Table 4 Efficacy outcomes (intention-to-treat analysis population)

Two patients had disease control lasting ≥ 12 weeks. By the end of the study, PFS events (according to RECIST 1.1 or mRECIST for HCC) had occurred in all six patients, and five patients had died. The median PFS, calculated using Kaplan–Meier methodology, was 3.2 months (per RECIST 1.1) and 3.8 months (per mRECIST for HCC), and the 6-month PFS rate was 16.7 and 20.0%, respectively. The median OS was 12.6 months and the 12-month OS rate was 50.0%.

4 Discussion

In this open-label, uncontrolled trial, the tolerability and safety of napabucasin (480 mg/day) in combination with sorafenib (800 mg/day) in Japanese patients with HCC were investigated. Although no DLTs occurred during the DLT assessment period, the observation of serious AEs resulting in death resulted in the addition of an expansion cohort to confirm the safety and tolerability.
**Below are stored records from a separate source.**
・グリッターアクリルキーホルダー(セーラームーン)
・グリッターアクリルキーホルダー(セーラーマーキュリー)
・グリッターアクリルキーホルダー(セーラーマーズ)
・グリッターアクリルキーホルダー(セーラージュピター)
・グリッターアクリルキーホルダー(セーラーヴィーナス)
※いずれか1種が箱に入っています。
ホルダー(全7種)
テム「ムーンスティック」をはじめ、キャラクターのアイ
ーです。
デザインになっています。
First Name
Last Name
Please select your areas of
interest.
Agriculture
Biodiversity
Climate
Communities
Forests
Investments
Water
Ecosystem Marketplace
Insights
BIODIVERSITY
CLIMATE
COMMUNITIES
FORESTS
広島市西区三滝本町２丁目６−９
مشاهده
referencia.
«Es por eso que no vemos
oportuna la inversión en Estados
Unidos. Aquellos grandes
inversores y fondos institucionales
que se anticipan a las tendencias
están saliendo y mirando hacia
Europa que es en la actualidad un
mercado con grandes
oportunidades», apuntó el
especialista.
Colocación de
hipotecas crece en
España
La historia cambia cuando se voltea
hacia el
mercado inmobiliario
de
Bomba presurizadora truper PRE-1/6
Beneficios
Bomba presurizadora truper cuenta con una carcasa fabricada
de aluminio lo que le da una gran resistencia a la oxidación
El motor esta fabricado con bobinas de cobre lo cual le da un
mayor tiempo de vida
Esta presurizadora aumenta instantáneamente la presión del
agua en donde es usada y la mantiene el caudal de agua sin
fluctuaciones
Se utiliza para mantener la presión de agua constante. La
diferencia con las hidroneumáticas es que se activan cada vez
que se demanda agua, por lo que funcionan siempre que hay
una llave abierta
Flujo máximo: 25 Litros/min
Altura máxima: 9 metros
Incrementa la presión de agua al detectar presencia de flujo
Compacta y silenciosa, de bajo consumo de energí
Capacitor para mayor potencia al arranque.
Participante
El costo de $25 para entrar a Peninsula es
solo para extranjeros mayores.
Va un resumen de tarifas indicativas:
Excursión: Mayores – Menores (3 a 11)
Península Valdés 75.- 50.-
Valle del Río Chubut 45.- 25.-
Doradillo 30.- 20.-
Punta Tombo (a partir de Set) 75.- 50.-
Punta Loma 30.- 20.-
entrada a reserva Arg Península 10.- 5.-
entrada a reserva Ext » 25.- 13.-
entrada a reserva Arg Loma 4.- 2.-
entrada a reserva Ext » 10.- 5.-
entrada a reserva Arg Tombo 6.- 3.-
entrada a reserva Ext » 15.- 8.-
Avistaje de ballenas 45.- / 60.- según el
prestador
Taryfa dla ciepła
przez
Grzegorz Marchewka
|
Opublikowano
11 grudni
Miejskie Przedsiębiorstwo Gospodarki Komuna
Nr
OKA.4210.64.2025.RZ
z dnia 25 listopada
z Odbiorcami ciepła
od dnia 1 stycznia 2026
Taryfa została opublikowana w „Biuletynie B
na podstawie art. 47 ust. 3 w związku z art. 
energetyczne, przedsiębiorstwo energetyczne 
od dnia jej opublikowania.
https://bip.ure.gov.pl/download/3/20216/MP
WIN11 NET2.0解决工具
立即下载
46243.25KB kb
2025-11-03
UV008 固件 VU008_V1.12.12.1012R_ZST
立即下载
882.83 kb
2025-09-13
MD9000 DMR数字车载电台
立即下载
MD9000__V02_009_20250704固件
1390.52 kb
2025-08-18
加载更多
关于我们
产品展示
The death was deemed to be due to hepatic cirrhosis and unlikely to be treatment-related, and was investigated and evaluated by the Data and Safety Monitoring Board prior to making the decision to proceed with additional patient enrolment. No serious AEs occurred in the expansion cohort.

Overall, the AEs occurring in this study were not significantly different from those reported during napabucasin [17, 23] and sorafenib [8] monotherapy. In both healthy volunteers and patients with advanced solid tumors, the most common AE associated with administration of single-agent napabucasin 480 mg/day was grade 1/2 diarrhea (healthy volunteers, 4/7 individuals [57.1%] and 9/17 individuals [52.9%] [24]; solid tumors, 1/3 patients [33.3%] [23]).
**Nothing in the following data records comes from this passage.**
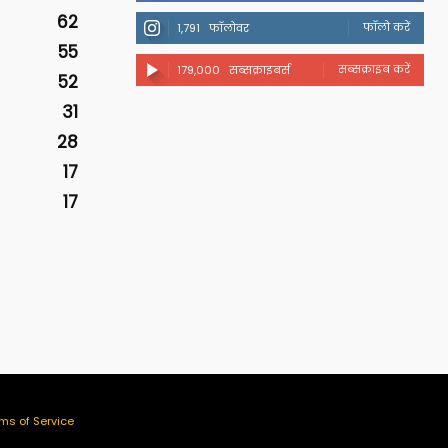
62
फॉलो करें
1,791
फॉलोवर
55
सब्सक्राइब करें
179,000
सब्सक्राइबर्स
52
31
28
17
17
ms of Service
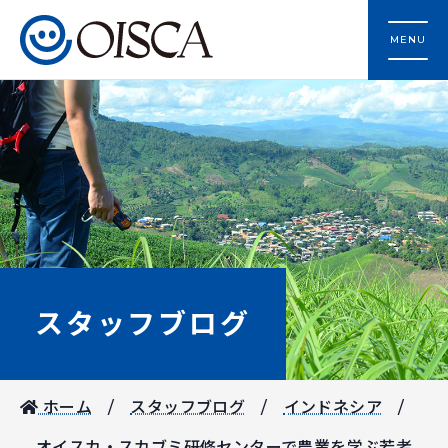
MENU
スタッフブログ
ホーム
スタッフブログ
インドネシア
オイスカ・スカブミ研修センターで農業を学ぶ若者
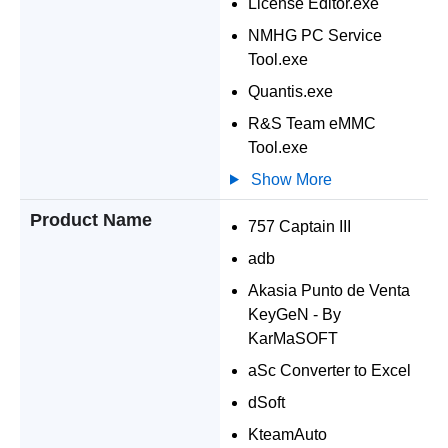
License Editor.exe
NMHG PC Service
Tool.exe
Quantis.exe
R&S Team eMMC
Tool.exe
Show More
Product Name
757 Captain III
adb
Akasia Punto de Venta
KeyGeN - By
KarMaSOFT
aSc Converter to Excel
dSoft
KteamAuto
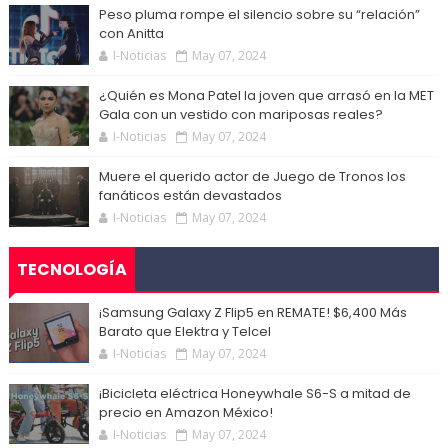
Peso pluma rompe el silencio sobre su “relación”
con Anitta
I-Noticias
May 07, 2024
¿Quién es Mona Patel la joven que arrasó en la MET
Gala con un vestido con mariposas reales?
I-Noticias
May 07, 2024
Muere el querido actor de Juego de Tronos los
fanáticos están devastados
I-Noticias
May 07, 2024
TECNOLOGÍA
¡Samsung Galaxy Z Flip5 en REMATE! $6,400 Más
Barato que Elektra y Telcel
I-Noticias
May 07, 2024
¡Bicicleta eléctrica Honeywhale S6-S a mitad de
precio en Amazon México!
I-Noticias
May 07, 2024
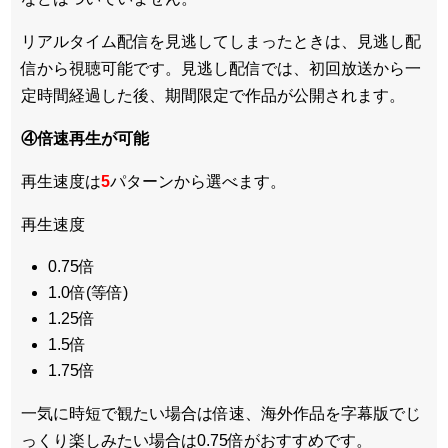
リアルタイム配信を見逃してしまったときは、見逃し配
信から視聴可能です。見逃し配信では、初回放送から一
定時間経過した後、期間限定で作品が公開されます。
④倍速再生が可能
再生速度は
5
パターンから選べます。
再生速度
0.75倍
1.0倍(等倍)
1.25倍
1.5倍
1.75倍
一気に時短で観たい場合は倍速、海外作品を字幕版でじ
っくり楽しみたい場合は0.75倍がおすすめです。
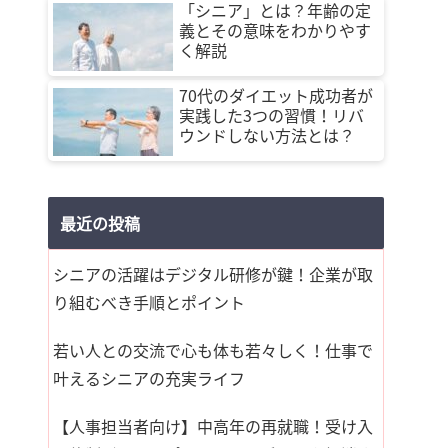
「シニア」とは？年齢の定
義とその意味をわかりやす
く解説
70代のダイエット成功者が
実践した3つの習慣！リバ
ウンドしない方法とは？
最近の投稿
シニアの活躍はデジタル研修が鍵！企業が取
り組むべき手順とポイント
若い人との交流で心も体も若々しく！仕事で
叶えるシニアの充実ライフ
【人事担当者向け】中高年の再就職！受け入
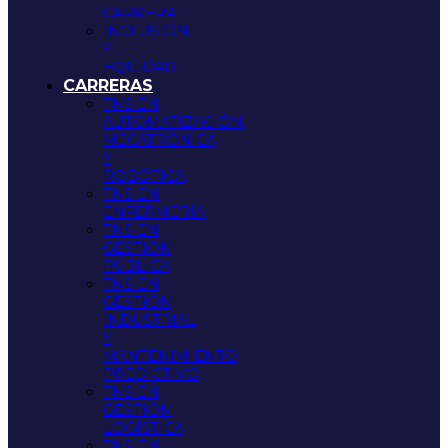
CARRERA
INCLUSIÓN
Y
EQUIDAD
CARRERAS
TNS EN
AUTOMATIZACIÓN,
MECATRÓNICA
Y
ROBÓTICA
TNS EN
ENFERMERÍA
TNS EN
GESTIÓN
PÚBLICA
TNS EN
GESTIÓN
INDUSTRIAL
Y
MANTENIMIENTO
PREDICTIVO
TNS EN
GESTIÓN
LOGÍSTICA
TNS EN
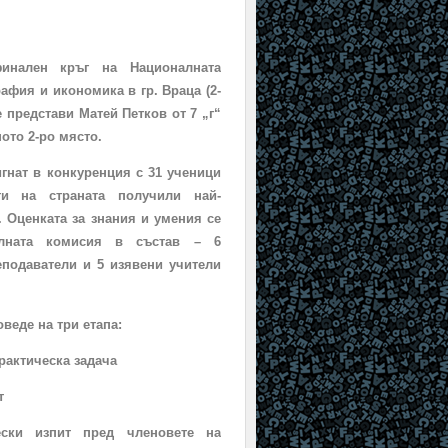
инален кръг на Националната
афия и икономика в гр. Враца (2
-
е представи Матей Петков от 7 „г“
ното 2-ро място.
гнат в конкуренция с 31 ученици
ти на страната получили най-
. Оценката за знания и умения се
лната комисия в състав – 6
еподаватели и 5 изявени учители
веде на три етапа:
практическа задача
т
ески изпит пред членовете на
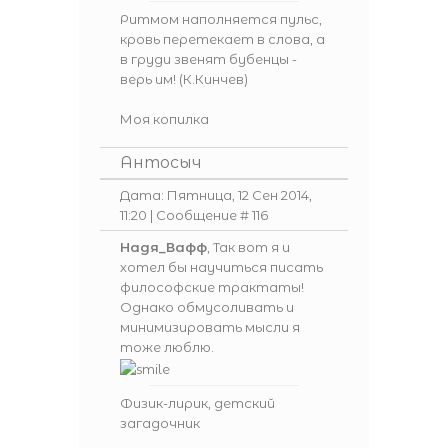
Ритмом наполняется пульс,
кровь перетекает в слова, а
в груди звенят бубенцы -
верь им! (К.Кинчев)
Моя копилка
Антосыч
Дата: Пятница, 12 Сен 2014,
11:20 | Сообщение #
116
Надя_Вафф
, Так вот я и
хотел бы научиться писать
философские трактаты!
Однако обмусоливать и
минимизировать мысли я
тоже люблю.
Физик-лирик, детский
загадочник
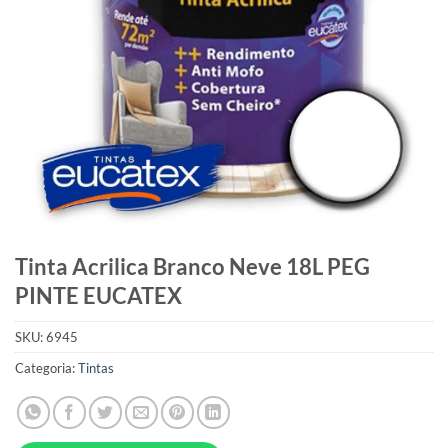
Tinta Acrilica Branco Neve 18L PEG
PINTE EUCATEX
SKU:
6945
Categoria:
Tintas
The PK results for napabucasin were also consistent with prior publications. In this analysis, after repeated administration, napabucasin exposure increased compared with day 1, although tmax was not notably different. Similar results have been reported with the 480 mg/day dose in both healthy volunteers [24] and patients with advanced solid tumors [23]. Due to a lack of sorafenib PK data, the impact of sorafenib on the PK of napabucasin could not be definitively evaluated. However, no DLTs occurred in the DLT cohort, and although DLTs were not assessed in the expansion cohort, no AEs that would have met the criteria for DLTs occurred in that cohort either; thus, it was considered that no significant safety and tolerability issues were associated with this treatment combination.
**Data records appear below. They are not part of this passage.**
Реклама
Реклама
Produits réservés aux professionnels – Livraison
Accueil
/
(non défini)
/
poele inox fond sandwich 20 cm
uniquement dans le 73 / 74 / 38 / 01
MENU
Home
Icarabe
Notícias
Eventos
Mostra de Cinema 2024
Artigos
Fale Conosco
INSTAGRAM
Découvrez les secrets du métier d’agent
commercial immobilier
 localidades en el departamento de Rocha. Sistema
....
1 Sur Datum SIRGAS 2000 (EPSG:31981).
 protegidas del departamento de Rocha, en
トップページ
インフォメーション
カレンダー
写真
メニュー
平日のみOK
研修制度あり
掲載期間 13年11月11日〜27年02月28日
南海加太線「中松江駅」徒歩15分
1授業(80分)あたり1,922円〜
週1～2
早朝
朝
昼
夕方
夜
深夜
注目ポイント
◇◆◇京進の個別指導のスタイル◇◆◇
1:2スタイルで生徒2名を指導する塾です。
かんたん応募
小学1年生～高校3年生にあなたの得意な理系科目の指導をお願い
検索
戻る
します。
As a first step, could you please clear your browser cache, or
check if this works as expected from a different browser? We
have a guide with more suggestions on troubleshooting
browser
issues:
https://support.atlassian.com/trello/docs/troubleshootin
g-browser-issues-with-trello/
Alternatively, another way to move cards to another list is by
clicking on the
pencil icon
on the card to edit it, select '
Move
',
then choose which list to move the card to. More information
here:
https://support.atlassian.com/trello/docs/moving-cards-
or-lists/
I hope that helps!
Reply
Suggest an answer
The interpretation of the efficacy data was limited by the small number of patients. In this analysis, the best overall response was SD in 4/6 patients, for a disease control rate of 66.7%. In addition to the small sample size, this analysis was limited by the inclusion of only Japanese patients, which reduced the generalizability of the data. Moreover, we must consider the results in the current clinical context: in the time since this study was initiated, several other studies of napabucasin in various cancer types have reported disappointing results [13,14,15,16,17], leading to a halt in clinical development. However, interest in elevating ROS levels [25, 26] and modulation of downstream pathways (such as STAT3 [27, 28]) remains high, and it now appears that treatment should be closely tailored to the specific tumor type and oncogenic environment for optimal benefits [29, 30].

Given the manageable safety profile, larger-scale studies to revisit and further investigate the clinical efficacy of napabucasin in HCC may have been warranted; however, development of this particular drug was terminated by the manufacturer. Nonetheless, clinical assessment of combination therapies for HCC remains a key focus of research in this field, with multiple human trials involving a range of drug classes currently in progress. Ongoing drug development may also identify additional candidates capable of modulating ROS levels and/or the STAT3 pathway for future evaluation.

5 Conclusions

The results of this phase I analysis suggest that concomitant treatment with napabucasin and sorafenib is viable, without safety or tolerability concerns, for Japanese patients with unresectable HCC.